Тот с перепугу едва не выпрыгнул из-за камня, но вовремя сообразил, кто к нему пожаловал.
— Эй, кто тебя сюда звал, глупое животное? — набросился он на счастливого осла, нашедшего своего хозяина.
— Иа! — возмутился лопоухий.
— Да тихо ты! — испугался Али-баба, кидаясь к ослу и зажимая ему пасть обеими руками. — Или ты хочешь, чтобы нам обоим отрубили головы?
Осел вырвался из рук хозяина и попятился задом, испуганно мотая головой.
— Тогда молчи! — зашипел на него Али-баба, приложив палец к губам.
— Иа! Иа! — понятливо закивал осел.
— О, наитупейший из самых тупых ослов, — не на шутку рассердился Али-баба. — Если ты сейчас же не замолчишь, то, клянусь небом, я тебя… тебе… в общем, ты понял!
— Иа! — ослик отступил еще дальше и спрятался за другим валуном, прикрыв глаза ушами.
Но Али-баба зря переживал, что кто-нибудь из разбойников обратит на них внимание. Разбойникам было не до того, а один осел не мог перекричать целое стадо без устали ржавших лошадей.
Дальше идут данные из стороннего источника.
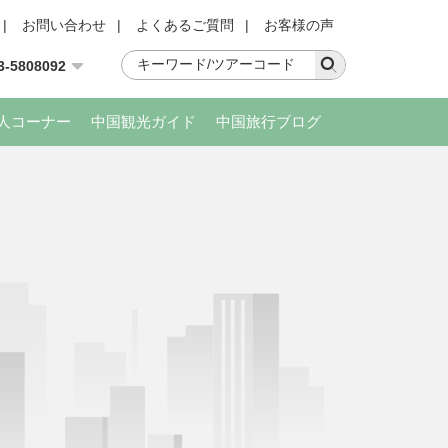
|
お問い合わせ
|
よくあるご質問
|
お客様の声
3-5808092
人コーナー
中国観光ガイド
中国旅行ブログ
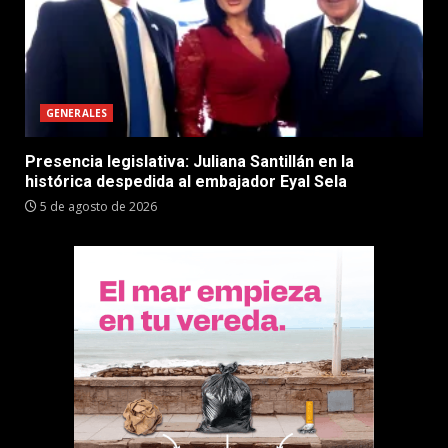
GENERALES
Presencia legislativa: Juliana Santillán en la
histórica despedida al embajador Eyal Sela
5 de agosto de 2026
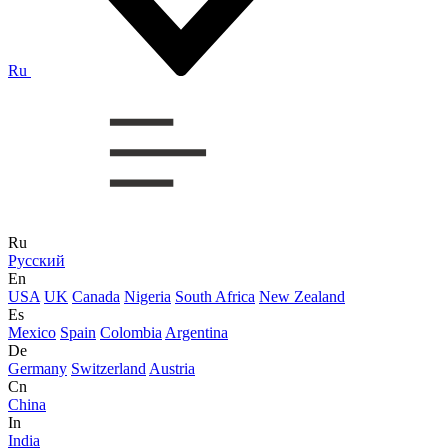
Ru
Ru
Русский
En
USA
UK
Canada
Nigeria
South Africa
New Zealand
Es
Mexico
Spain
Colombia
Argentina
De
Germany
Switzerland
Austria
Cn
China
In
India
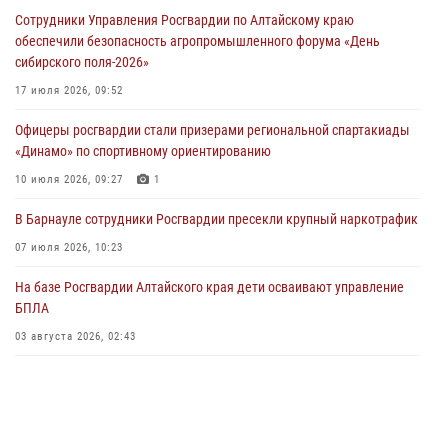
Росгвардия Алтайского края приняла участие в благотворительной
Сотрудники Управления Росгвардии по Алтайскому краю
акции «Коробка храбрости»
обеспечили безопасность агропромышленного форума «День
04 июля 2026, 11:09
сибирского поля-2026»
Сотрудники Росгвардии провели встречу с юными пограничниками
17 июля 2026, 09:52
в рамках акции «Каникулы с Росгвардией»
Офицеры росгвардии стали призерами региональной спартакиады
03 июля 2026, 04:03
«Динамо» по спортивному ориентированию
Управление Росгвардии по Алтайскому краю провело для детей
10 июля 2026, 09:27
1
экскурсию на теплоходе в рамках акции «Каникулы с Росгвардией»
В Барнауле сотрудники Росгвардии пресекли крупный наркотрафик
02 июля 2026, 00:55
07 июля 2026, 10:23
В краевом управлении вневедомственной охраны Росгвардии по
На базе Росгвардии Алтайского края дети осваивают управление
Алтайскому краю подведены итоги «прямой линии»
БПЛА
01 июля 2026, 07:49
03 августа 2026, 02:43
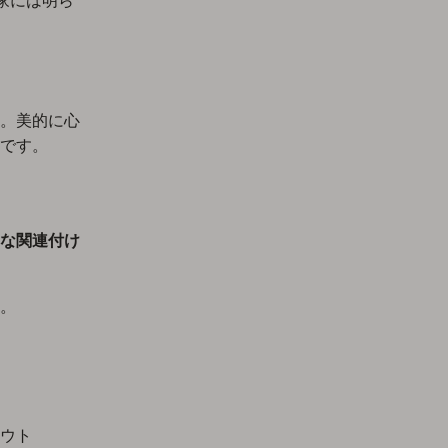
家には明ら
。美的に心
です。
な関連付け
。
ウト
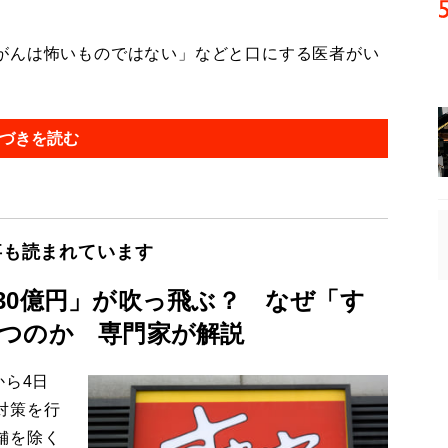
がんは怖いものではない」などと口にする医者がい
づきを読む
事も読まれています
30億円」が吹っ飛ぶ？ なぜ「す
つのか 専門家が解説
から4日
対策を行
舗を除く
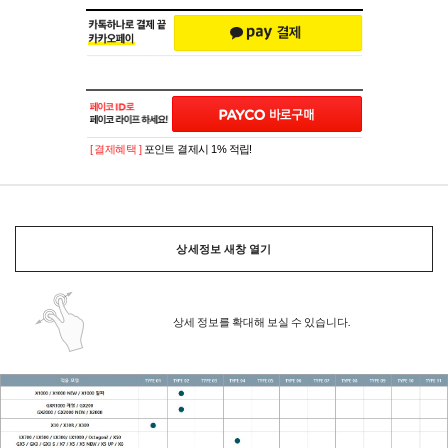
[ 결제혜택 ]
포인트 결제시 1% 적립!
상세정보 새창 열기
상세 정보를 확대해 보실 수 있습니다.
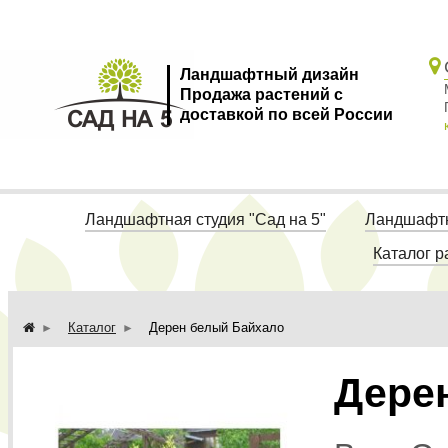
Ландшафтный дизайн
Продажа растений с
доставкой по всей России
Ландшафтная студия "Сад на 5"
Ландшафтн
Каталог р
Каталог
Дерен белый Байхало
Дере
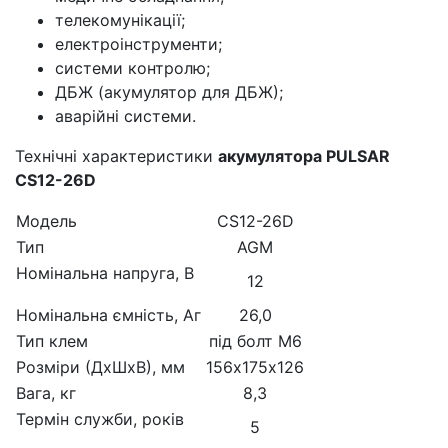
телекомунікації;
електроінструменти;
системи контролю;
ДБЖ (акумулятор для ДБЖ);
аварійні системи.
Технічні характеристики
акумулятора PULSAR
CS12-26D
Модель
СS12-26D
Тип
AGM
Номінальна напруга, В
12
Номінальна ємність, Аг
26,0
Тип клем
під болт М6
Розміри (ДхШхВ), мм
156х175х126
Вага, кг
8,3
Термін служби, років
5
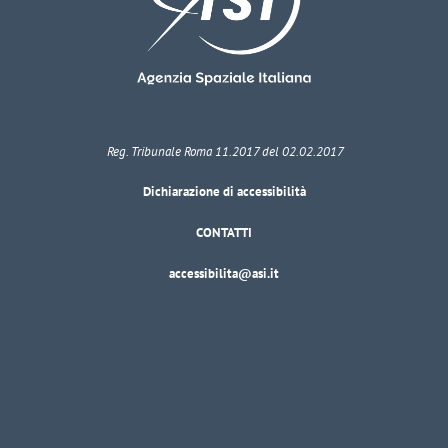
Reg. Tribunale Roma 11.2017 del 02.02.2017
Dichiarazione di accessibilità
CONTATTI
accessibilita@asi.it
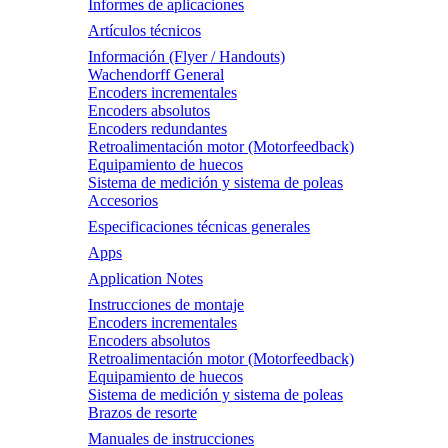
Informes de aplicaciones
Artículos técnicos
Información (Flyer / Handouts)
Wachendorff General
Encoders incrementales
Encoders absolutos
Encoders redundantes
Retroalimentación motor (Motorfeedback)
Equipamiento de huecos
Sistema de medición y sistema de poleas
Accesorios
Especificaciones técnicas generales
Apps
Application Notes
Instrucciones de montaje
Encoders incrementales
Encoders absolutos
Retroalimentación motor (Motorfeedback)
Equipamiento de huecos
Sistema de medición y sistema de poleas
Brazos de resorte
Manuales de instrucciones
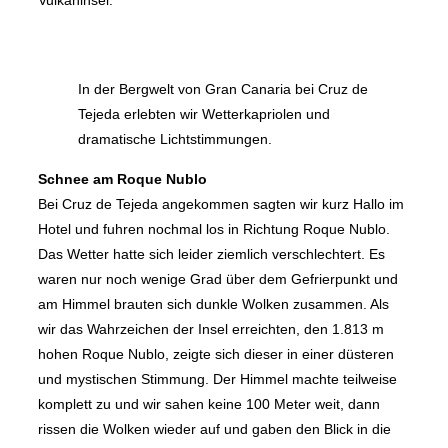
Vulkaninsel.
In der Bergwelt von Gran Canaria bei Cruz de
Tejeda erlebten wir Wetterkapriolen und
dramatische Lichtstimmungen.
Schnee am Roque Nublo
Bei Cruz de Tejeda angekommen sagten wir kurz Hallo im
Hotel und fuhren nochmal los in Richtung Roque Nublo.
Das Wetter hatte sich leider ziemlich verschlechtert. Es
waren nur noch wenige Grad über dem Gefrierpunkt und
am Himmel brauten sich dunkle Wolken zusammen. Als
wir das Wahrzeichen der Insel erreichten, den 1.813 m
hohen Roque Nublo, zeigte sich dieser in einer düsteren
und mystischen Stimmung. Der Himmel machte teilweise
komplett zu und wir sahen keine 100 Meter weit, dann
rissen die Wolken wieder auf und gaben den Blick in die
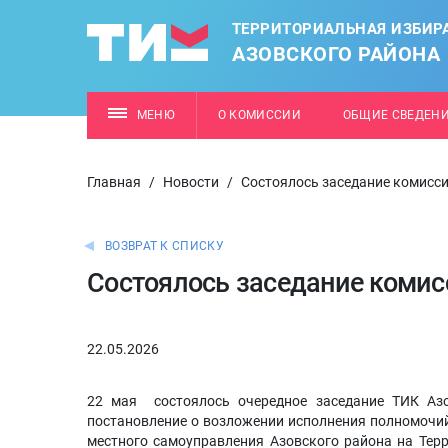
ТЕРРИТОРИАЛЬНАЯ ИЗБИР
АЗОВСКОГО РАЙОНА
МЕНЮ
О КОМИССИИ
ОБЩИЕ СВЕДЕН
Главная
/
Новости
/
Состоялось заседание комисс
ВОЗВРАТ К СПИСКУ
Состоялось заседание комис
22.05.2026
22 мая состоялось очередное заседание ТИК Азо
постановление о возложении исполнения полномочи
местного самоуправления Азовского района на Тер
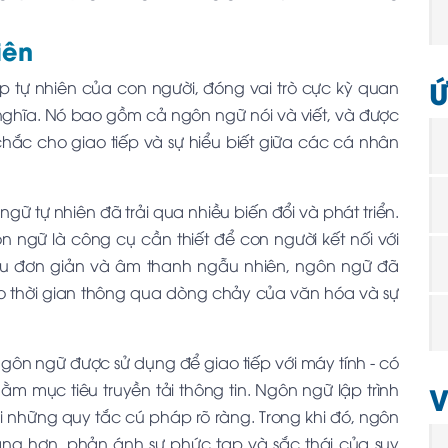
iên
Ứ
p tự nhiên của con người, đóng vai trò cực kỳ quan
ý nghĩa. Nó bao gồm cả ngôn ngữ nói và viết, và được
hắc cho giao tiếp và sự hiểu biết giữa các cá nhân
 ngữ tự nhiên đã trải qua nhiều biến đổi và phát triển.
n ngữ là công cụ cần thiết để con người kết nối với
iệu đơn giản và âm thanh ngẫu nhiên, ngôn ngữ đã
 thời gian thông qua dòng chảy của văn hóa và sự
ngôn ngữ được sử dụng để giao tiếp với máy tính - có
V
m mục tiêu truyền tải thông tin. Ngôn ngữ lập trình
i những quy tắc cú pháp rõ ràng. Trong khi đó, ngôn
ạng hơn, phản ánh sự phức tạp và sắc thái của suy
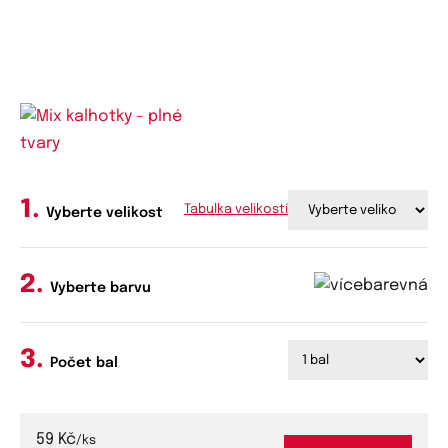
Tabulka velikostí
Vyberte velikost
Vyberte barvu
Počet bal
59 Kč
/ks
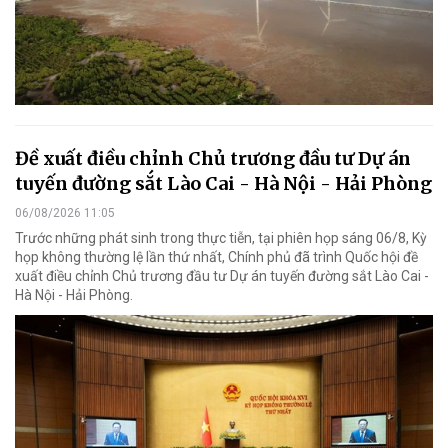
Đề xuất điều chỉnh Chủ trương đầu tư Dự án
tuyến đường sắt Lào Cai - Hà Nội - Hải Phòng
06/08/2026 11:05
Trước những phát sinh trong thực tiễn, tại phiên họp sáng 06/8, Kỳ
họp không thường lệ lần thứ nhất, Chính phủ đã trình Quốc hội đề
xuất điều chỉnh Chủ trương đầu tư Dự án tuyến đường sắt Lào Cai -
Hà Nội - Hải Phòng.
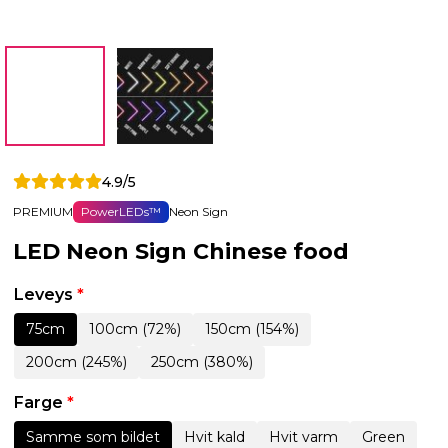
4.9/5
PREMIUM
PowerLEDs™
Neon Sign
LED Neon Sign Chinese food
Leveys
*
75cm
100cm (72%)
150cm (154%)
200cm (245%)
250cm (380%)
Farge
*
Samme som bildet
Hvit kald
Hvit varm
Green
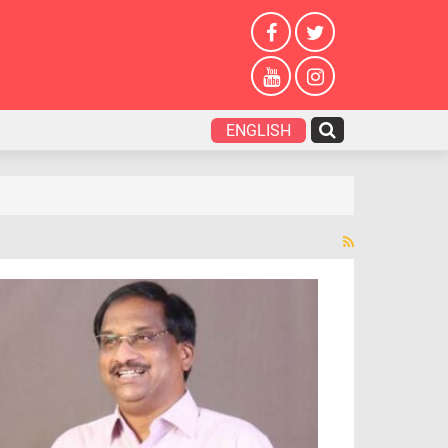
ENGLISH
Так что его пятикратное «иа» кануло в производимый разбойниками шум, словно песчинка затерялась среди подобных себе на морском дне.
Двое разбойников, находившихся ближе всех к пещере, о чем-то возбужденно разговаривали. Али-баба догадался, что один из них является главарем шайки, но кто конкретно, он никак не мог определить. Али-баба напряг слух, однако разобрать слов говоривших с такого расстояния было невозможно. И тут самый молодой вдруг гаркнул: «Сим-сим, закройся!»